Zone One by Colson Whitehead
|Zone One by Colson Whitehead|
|Reviewer: John Lloyd|
|Summary: A very complex world for this novel, considering it concerns a zombie-bashing grunt and his life.|
|Buy? Yes||Borrow? Yes|
|Pages: 272||Date: October 2011|
|Publisher: Harvill Secker|
To start, for once, with the book's style - this has probably the least dialogue of any book you'll read this year. There are some comments from characters, but they're few and far between - as are those characters that can actually speak. For we're in a devastated New York, later this century, and our three main protagonists are cleaning up after a worldwide plague of zombies. The active ones have mostly been gunned down by the military, but there are a few still locked away in hidden corners - as well as inactive ones, called stragglers, who seem stuck in one instant, whether finishing off their last office job for the millionth time, or like a ghost haunting a place relevant to them.
As usual there's a beat or three as to why we ended up having an inexplicable outbreak of disease turning most of mankind this way - comeuppance for a flatlined culture for one - but on the whole we're looking at the hero, 'Mark Spitz', and co. And between looking at the world we're currently in, with all its new terminology that is slowly drip-dripped into our understanding, we have an almighty look at 'Mark Spitz' and his life. There are a host of relevant flashbacks as we learn what took the character from ambling round several jobs, including being the voice of a coffee franchise on a social network, to discovering the plague's initial outbreak, to surviving this far and entering such a new career.
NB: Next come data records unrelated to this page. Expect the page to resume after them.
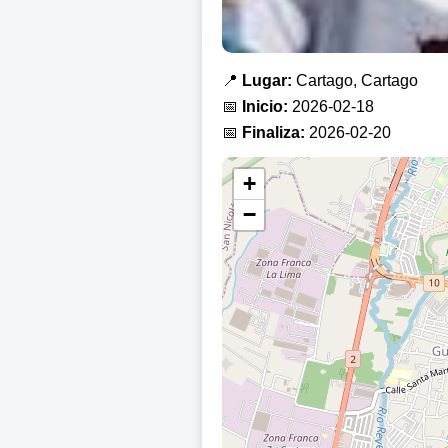
📍
Lugar:
Cartago, Cartago
📅
Inicio:
2026-02-18
📅
Finaliza:
2026-02-20
+
−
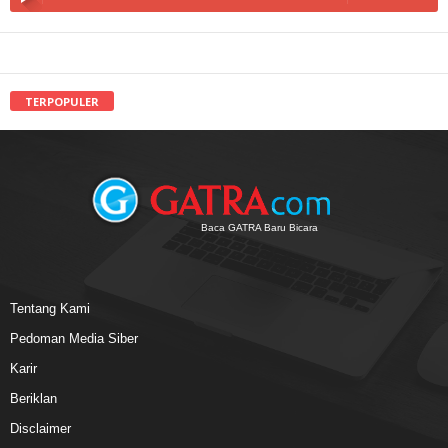
TERPOPULER
Baca GATRA Baru Bicara
Tentang Kami
Pedoman Media Siber
Karir
Beriklan
Disclaimer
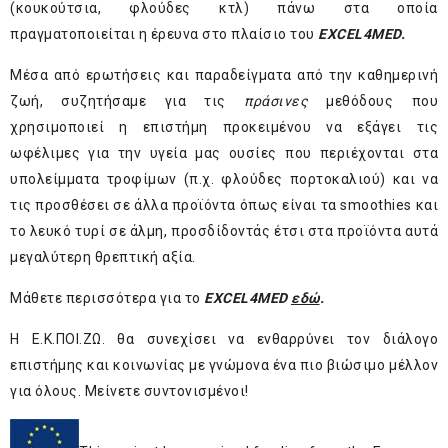
(κουκούτσια, φλούδες κτλ) πάνω στα οποία
πραγματοποιείται η έρευνα στο πλαίσιο του
EXCEL
4MED
.
Μέσα από ερωτήσεις και παραδείγματα από την καθημερινή
ζωή, συζητήσαμε για τις
πράσινες
μεθόδους που
χρησιμοποιεί η επιστήμη προκειμένου να εξάγει τις
ωφέλιμες για την υγεία μας ουσίες που περιέχονται στα
υπολείμματα τροφίμων (π.χ. φλούδες πορτοκαλιού) και να
τις προσθέσει σε άλλα προϊόντα όπως είναι τα smoothies και
το λευκό τυρί σε άλμη, προσδίδοντάς έτσι στα προϊόντα αυτά
μεγαλύτερη θρεπτική αξία.
Μάθετε περισσότερα για το
EXCEL
4MED
εδώ
.
Η Ε.Κ.ΠΟΙ.ΖΩ. θα συνεχίσει να ενθαρρύνει τον διάλογο
επιστήμης και κοινωνίας με γνώμονα ένα πιο βιώσιμο μέλλον
για όλους. Μείνετε συντονισμένοι!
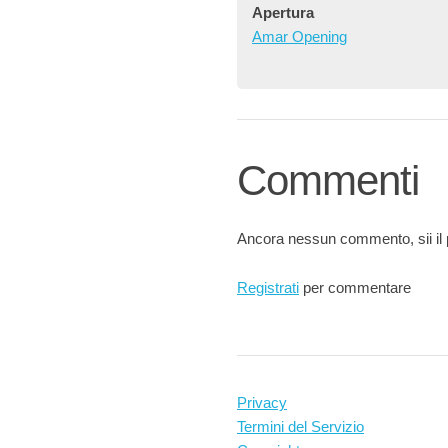
Apertura
Amar Opening
Commenti
Ancora nessun commento, sii il 
Registrati
per commentare
Privacy
Termini del Servizio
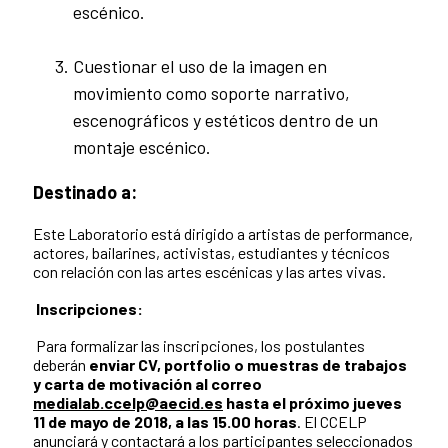
escénico.
Cuestionar el uso de la imagen en
movimiento como soporte narrativo,
escenográficos y estéticos dentro de un
montaje escénico.
Destinado a:
Este Laboratorio está dirigido a artistas de performance,
actores, bailarines, activistas, estudiantes y técnicos
con relación con las artes escénicas y las artes vivas.
Inscripciones:
Para formalizar las inscripciones, los postulantes
deberán
enviar CV, portfolio o muestras de trabajos
y carta de motivación al correo
medialab.ccelp@aecid.es
hasta el próximo jueves
11 de mayo de 2018, a las 15.00 horas
. El CCELP
anunciará y contactará a los participantes seleccionados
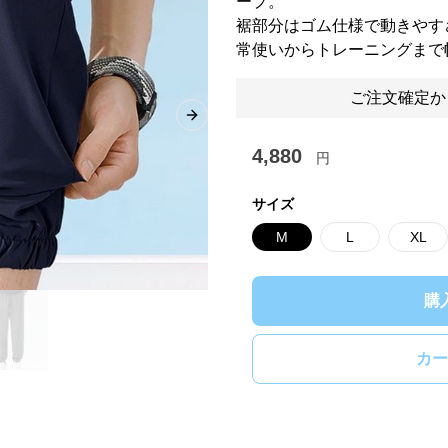
ープ。
裾部分はゴム仕様で動きやす
常使いからトレーニングまで
ご注文確定か
Next slide
4,880
円
サイズ
M
L
XL
購
カー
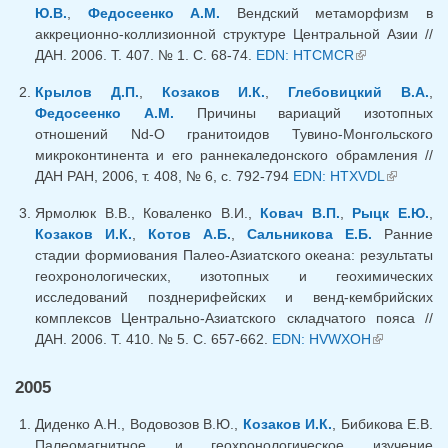
Ю.В.
,
Федосеенко А.М.
Вендский метаморфизм в
аккреционно-коллизионной структуре Центральной Азии //
ДАН. 2006. Т. 407. № 1. С. 68-74.
EDN: HTCMCR
(внешняя
ссылка)
Крылов Д.П.
,
Козаков И.К.
,
Глебовицкий В.А.
,
Федосеенко А.М.
Причины вариаций изотопных
отношений Nd-O гранитоидов Тувино-Монгольского
микроконтинента и его раннекаледонского обрамления //
ДАН РАН, 2006, т. 408, № 6, с. 792-794
EDN: HTXVDL
(внешняя
ссылка)
Ярмолюк В.В., Коваленко В.И.,
Ковач В.П.
,
Рыцк Е.Ю.
,
Козаков И.К.
,
Котов А.Б.
,
Сальникова Е.Б.
Ранние
стадии формиования Палео-Азиатского океана: результаты
геохронологических, изотопных и геохимических
исследований позднерифейских и венд-кембрийских
комплексов Центрально-Азиатского складчатого пояса //
ДАН. 2006. Т. 410. № 5. С. 657-662.
EDN: HVWXOH
(внешняя
ссылка)
2005
Диденко А.Н., Водовозов В.Ю.,
Козаков И.К.
, Бибикова Е.В.
Палеомагнитное и геохронологическое изучение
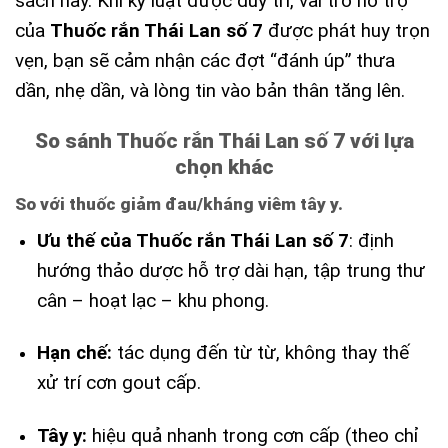
sách hay. Khi kỷ luật được duy trì, vai trò hỗ trợ
của
Thuốc rắn Thái Lan số 7
được phát huy trọn
vẹn, bạn sẽ cảm nhận các đợt “đánh úp” thưa
dần, nhẹ dần, và lòng tin vào bản thân tăng lên.
So sánh Thuốc rắn Thái Lan số 7 với lựa
chọn khác
So với thuốc giảm đau/kháng viêm tây y.
Ưu thế của Thuốc rắn Thái Lan số 7
: định
hướng thảo dược hỗ trợ dài hạn, tập trung thư
cân – hoạt lạc – khu phong.
Hạn chế:
tác dụng đến từ từ, không thay thế
xử trí cơn gout cấp.
Tây y:
hiệu quả nhanh trong cơn cấp (theo chỉ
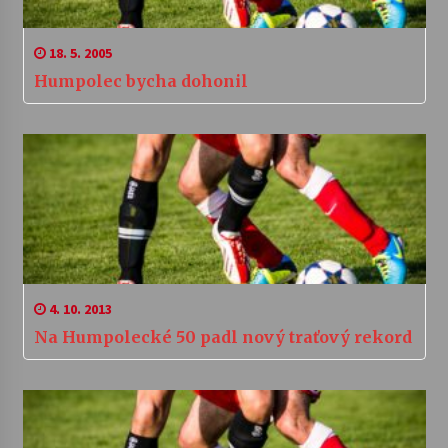
18. 5. 2005
Humpolec bycha dohonil
4. 10. 2013
Na Humpolecké 50 padl nový traťový rekord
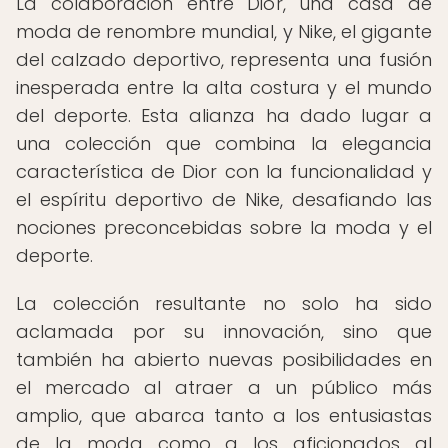
La colaboración entre Dior, una casa de
moda de renombre mundial, y Nike, el gigante
del calzado deportivo, representa una fusión
inesperada entre la alta costura y el mundo
del deporte. Esta alianza ha dado lugar a
una colección que combina la elegancia
característica de Dior con la funcionalidad y
el espíritu deportivo de Nike, desafiando las
nociones preconcebidas sobre la moda y el
deporte.
La colección resultante no solo ha sido
aclamada por su innovación, sino que
también ha abierto nuevas posibilidades en
el mercado al atraer a un público más
amplio, que abarca tanto a los entusiastas
de la moda como a los aficionados al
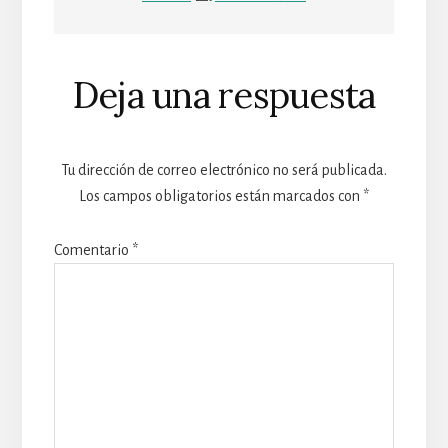
Deja una respuesta
Tu dirección de correo electrónico no será publicada.
Los campos obligatorios están marcados con
*
Comentario
*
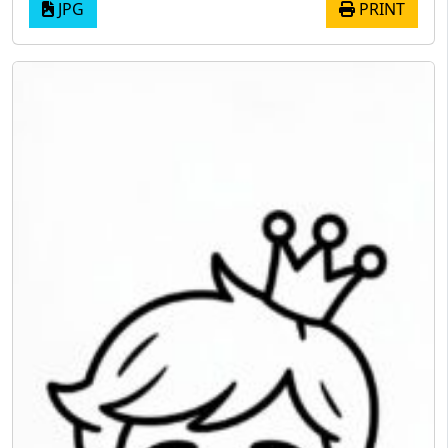
JPG
PRINT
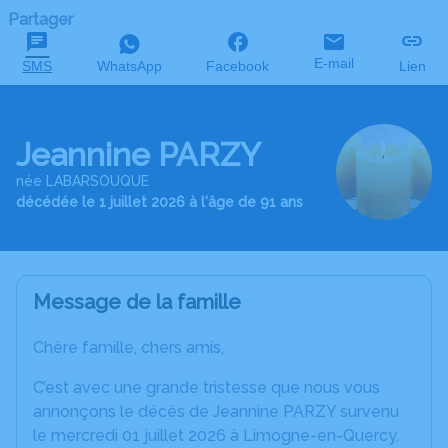
Partager
E-mail
SMS
WhatsApp
Facebook
Lien
Jeannine PARZY
née LABARSOUQUE
décédée le 1 juillet 2026 à l'âge de 91 ans
Message de la famille
Chère famille, chers amis,
C’est avec une grande tristesse que nous vous
annonçons le décès de Jeannine PARZY survenu
le mercredi 01 juillet 2026 à Limogne-en-Quercy.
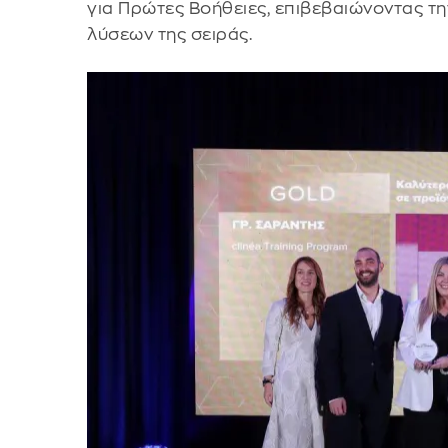
για Πρώτες Βοήθειες, επιβεβαιώνοντας τη
λύσεων της σειράς.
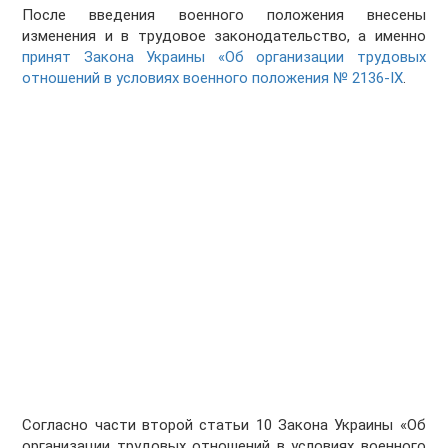
После введения военного положения внесены
изменения и в трудовое законодательство, а именно
принят Закона Украины «Об организации трудовых
отношений в условиях военного положения № 2136-ІХ
.
Согласно части второй статьи 10 Закона Украины «Об
организации трудовых отношений в условиях военного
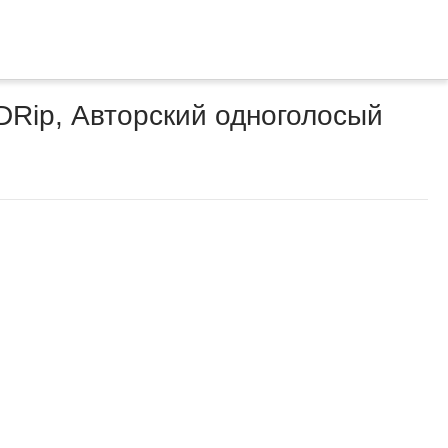
BDRip, Авторский одноголосый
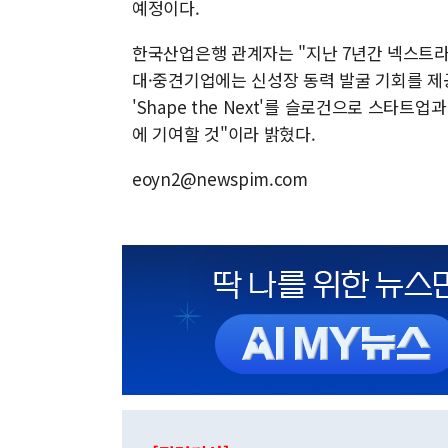
예정이다.
한국산업은행 관계자는 "지난 7년간 넥스트
대·중견기업에는 신성장 동력 발굴 기회를 제
'Shape the Next'를 슬로건으로 스타트
에 기여할 것"이라 밝혔다.
eoyn2@newspim.com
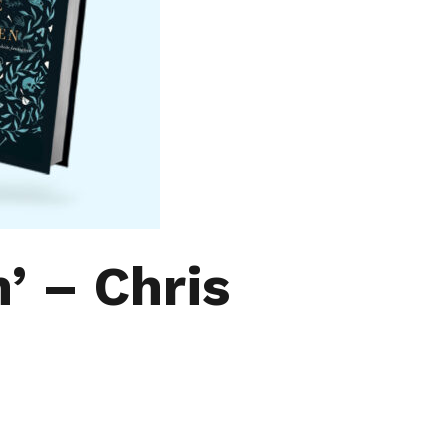
’ – Chris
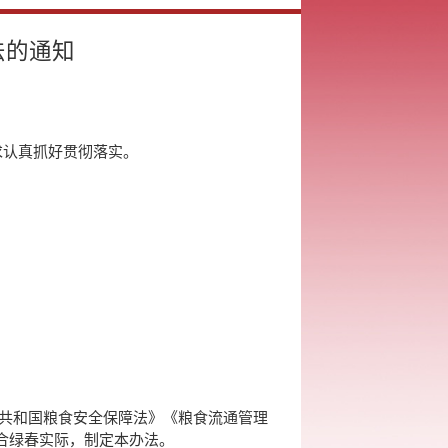
法的通知
求认真抓好贯彻落实。
民共和国粮食安全保障法》《粮食流通管理
合绿春实际，制定本办法。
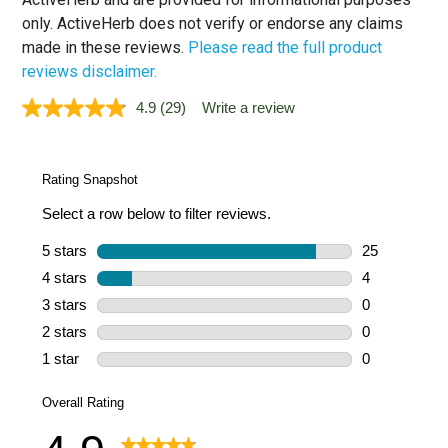
only. ActiveHerb does not verify or endorse any claims
made in these reviews.
Please read the full product
reviews disclaimer.
4.9
(29)
Write a review
Read
29
Reviews.
Same
page
link.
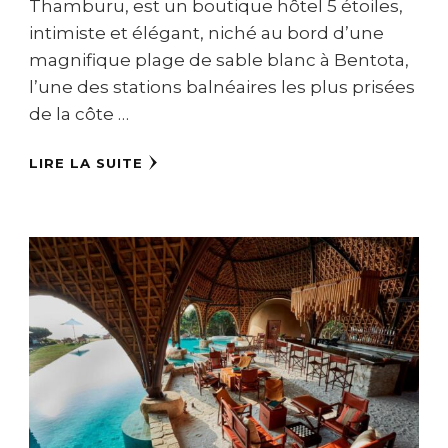
Thamburu, est un boutique hôtel 5 étoiles,
intimiste et élégant, niché au bord d’une
magnifique plage de sable blanc à Bentota,
l’une des stations balnéaires les plus prisées
de la côte …
LIRE LA SUITE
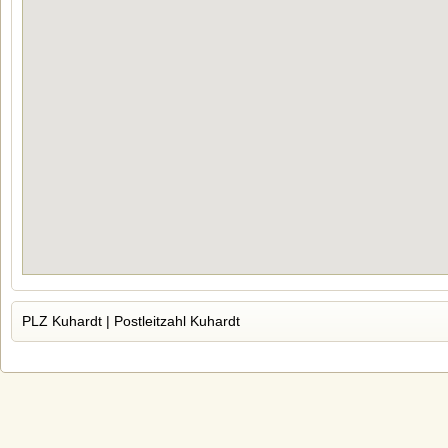
PLZ Kuhardt | Postleitzahl Kuhardt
So don't think this volume is an average zombie actioner. It's far from it. There are a few instances of killing zombies, as seen from our hero's POV, but beyond that things are much more literary. The vocabulary and style are far from mainstream. One character is likened to a Rachel-from-Friends wannabe - The youngest one wore its hair in a style popularized by a sitcom that took as its subject three roommates of seemingly immiscible temperaments and their attempts to make their fortune in this contusing city. Yes, but can it be killed, some will ask.
Which all means that we have a fully realised world, and far from just gung-ho activity, we gain insight into the world Whitehead has created for himself. You can easily find a metaphor in the stragglers and their braindead sticking with a part of life that is easily dismissed when there's a proper, newly active world to re-establish. The post-apocalyptic USA is a mix of collective farms, trying to revive the corn crops, and a military sponsored by official brands, meaning none other can even be looted. This definition of a society that is clearly an ironic look at our own makes me suggest this is very much in the vein of, and I think for that audience this could well be a break-out title. To its detriment is the very New York-ness of it, meaning it might not travel across the pond so successfully, and perhaps the world is a little too insular, meditative and fulfilled by lengthy flashback after all.
A very different look at North American zombies can be had with Abraham Lincoln Vampire Hunter by Seth Grahame-Smith, or perhaps with the series I first met with Half the Blood of Brooklyn (Joe Pitt Novel) by Charlie Huston.